• Search Research Projects
  • Search Researchers
  • How to Use
  1. Back to project page

2020 Fiscal Year Research-status Report

結晶方位解析における対数角(回転行列の対数の成分)の有用性

Research Project

Project/Area Number 19K04985
Research InstitutionTokyo Institute of Technology

Principal Investigator

尾中 晋  東京工業大学, 物質理工学院, 教授 (40194576)

Project Period (FY) 2019-04-01 – 2022-03-31
Keywords結晶方位 / 転位組織 / 回転行列 / 対数角 / オイラー角
Outline of Annual Research Achievements

不均一な塑性変形で形成される転位組織は結晶内での方位変化をもたらすが,従来の研究におけるこのような方位変化の解析はスカラー的な回転角度であるミスオリエンテーション角の評価に限られていることが多い.しかし,そのような評価のみでは,変形や回転のテンソル性を踏まえて結晶方位変化の要点を十分に議論することはできない.そこで本研究では,方位変化を示す回転行列の対数を取ることで得られる三つの独立な実数成分,対数角が,回転角の成分であり,材料中の結晶方位変化の本質的な考察を可能にする有用な特性角であることを示し,結晶方位変化の議論に応用する.
本年度は,対数角,そして対数角ベクトルについての考察の応用により,材料中の結晶方位変化と転位組織との関連性を評価するための研究を行った.この目的が達成できれば,構造材料の余寿命評価が非破壊的に可能となり,社会に大きく貢献することができる.そのためには実験による実証が不可欠であり,アルミニウムの微細結晶粒材料を用いて,局所的な塑性変形とそれによる方位変化,転位組織形成を評価した.塑性変形を受ける材料中の同一結晶粒内であっても,結晶粒内の位置の違いによって活動するすべり系に違いが生じ,結晶粒内に転位壁が生じて結晶粒の微細化が起こる場合と結晶粒内の転位壁の消滅による結晶粒の粗大化が起こる場合の両方があり得ることを見出した.このような転位組織の遷移に関する知見を更に積み重ねることによって,材料における機械的性質と微細組織の関連性をより良く理解することができる.このような研究は今後も継続する.本年度の成果は論文として受理され,科研費で得られた成果を広く社会に発信することができた.

Current Status of Research Progress
Current Status of Research Progress

2: Research has progressed on the whole more than it was originally planned.

Reason

結晶方位変化には材料中の転位組織を評価するために有用な情報が含まれるものの,その情報を扱うためには結晶方位についての測定結果を適切に解析することが必要になる.この方位解析を3次元直交座標に対しての回転の成分性に注目して行うことが本研究の方針になっている.そして,方位変化を示す回転行列の対数を取ることで得られる三つの独立な実数成分,対数角が,ある軸周りのある角度の回転を3次元直交座標における基準軸周りの回転成分へと分解した結果であることを示してきた.
本年度は,材料中の結晶方位変化と転位組織との関連性を評価するための実験的研究を行った.具体的には,超微細結晶粒で構成されるアルミニウムの塑性変形に伴う結晶粒内での方位変化を走査型電子顕微鏡を使ったEBSD方によって詳細に調べた.そして,得られた実験結果を対数角と対数角ベクトルを使って解析して転位密度テンソル成分値の変化を明らかにし,材料中の転位組織の遷移に関する新たな知見を示し得た.この知見を日本金属学会の英文誌で公表し,対数角および対数角ベクトルが確かな概念であることを研究コミュニティと産業界に提示できた.

データ抜粋:
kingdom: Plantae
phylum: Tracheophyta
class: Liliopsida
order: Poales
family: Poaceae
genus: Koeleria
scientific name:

---

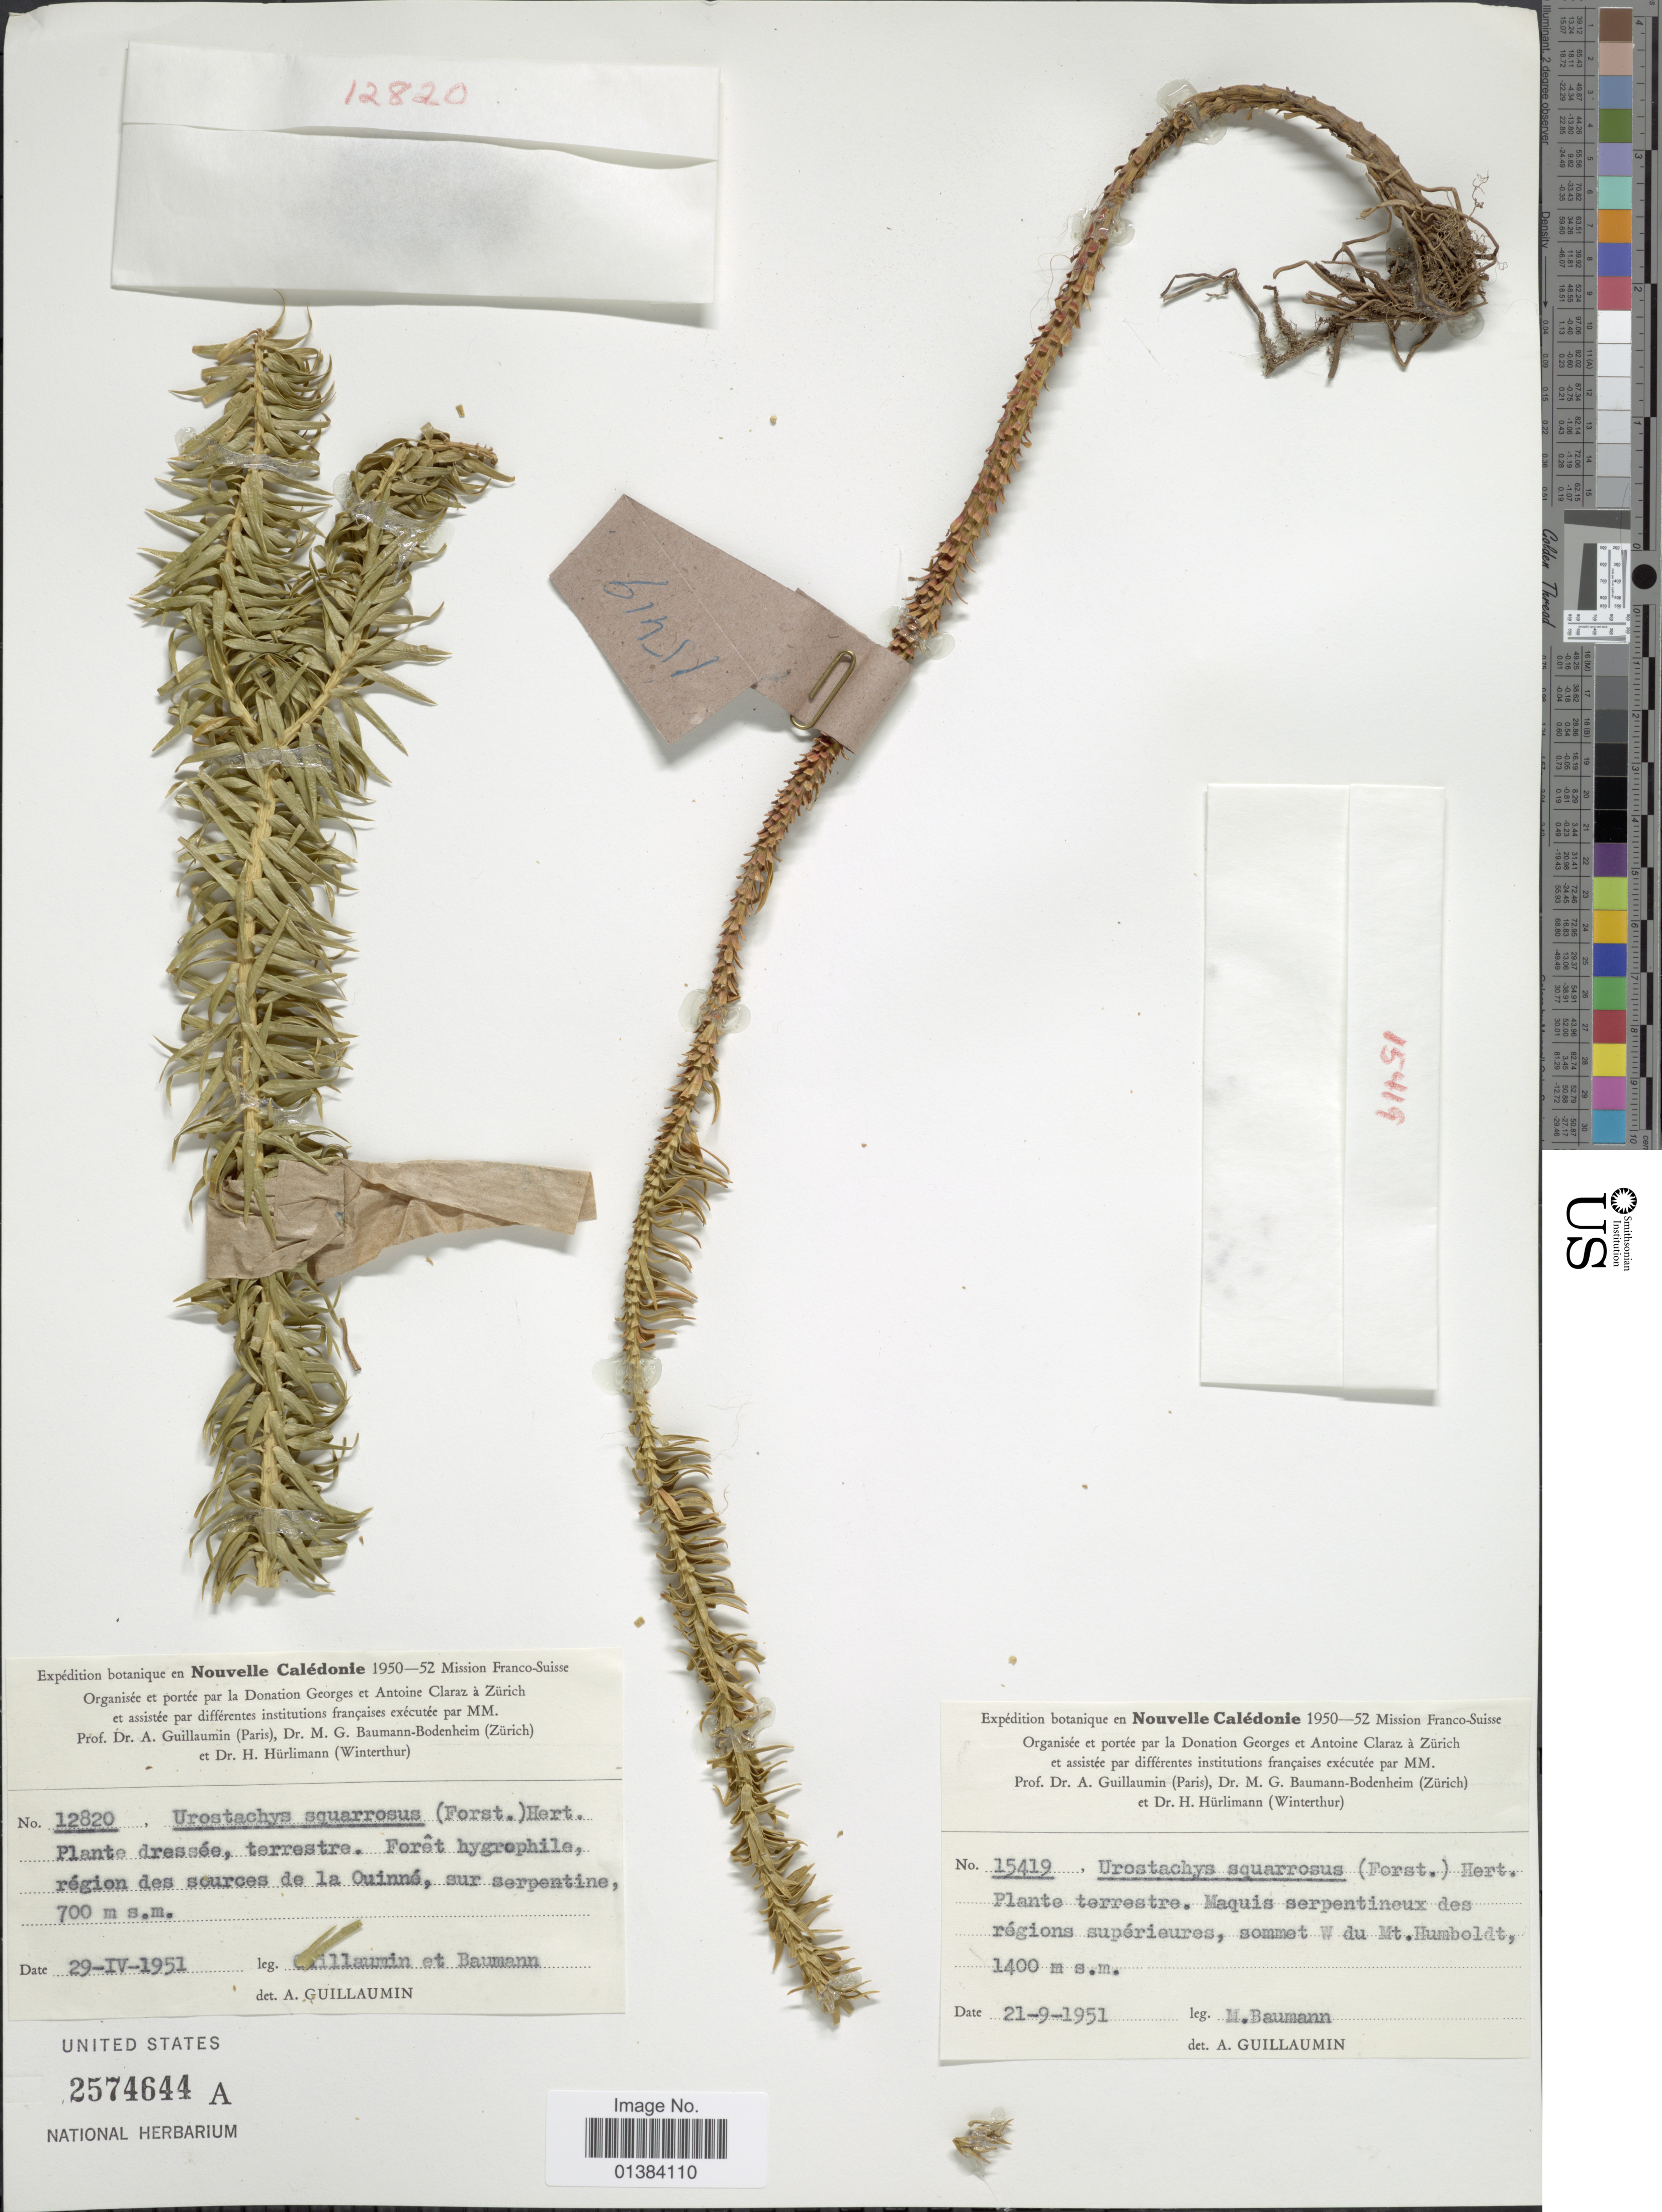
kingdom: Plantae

作業内容:
a. 研究報告から、「結晶方位解析における対数角(回転行列の対数の成分)の有用性」で始まり「尾中 晋  東京工業大学, 物質理工学院, 教授 (40194576)」までの部分をそのまま抜き出してください。
b. 研究報告によると、材料中の転位組織の遷移に関する新たな知見はどこで公表されましたか。
c. 次の(i)〜(iii)の記述が研究報告の内容と合うかどうかを、それぞれ「はい」か「いいえ」で答え、判断の決め手となる本文の語句をそのまま引用してください。
(i) 研究期間は2019年4月1日に始まった。
(ii) 対数角は、回転行列の対数を取ることで得られる二つの独立な実数成分である。
(iii) 同一結晶粒内では、結晶粒の微細化だけが起こり得ることが見出された。
解答の根拠には研究報告の本文だけを使ってください。

解答:
a.
結晶方位解析における対数角(回転行列の対数の成分)の有用性

Research Project

Project/Area Number 19K04985
Research InstitutionTokyo Institute of Technology

Principal Investigator

尾中 晋  東京工業大学, 物質理工学院, 教授 (40194576)

b. 日本金属学会の英文誌で公表されました。

c.
(i) はい。「2019-04-01 – 2022-03-31」
(ii) いいえ。「三つの独立な実数成分」
(iii) いいえ。「結晶粒内に転位壁が生じて結晶粒の微細化が起こる場合と結晶粒内の転位壁の消滅による結晶粒の粗大化が起こる場合の両方があり得ることを見出した」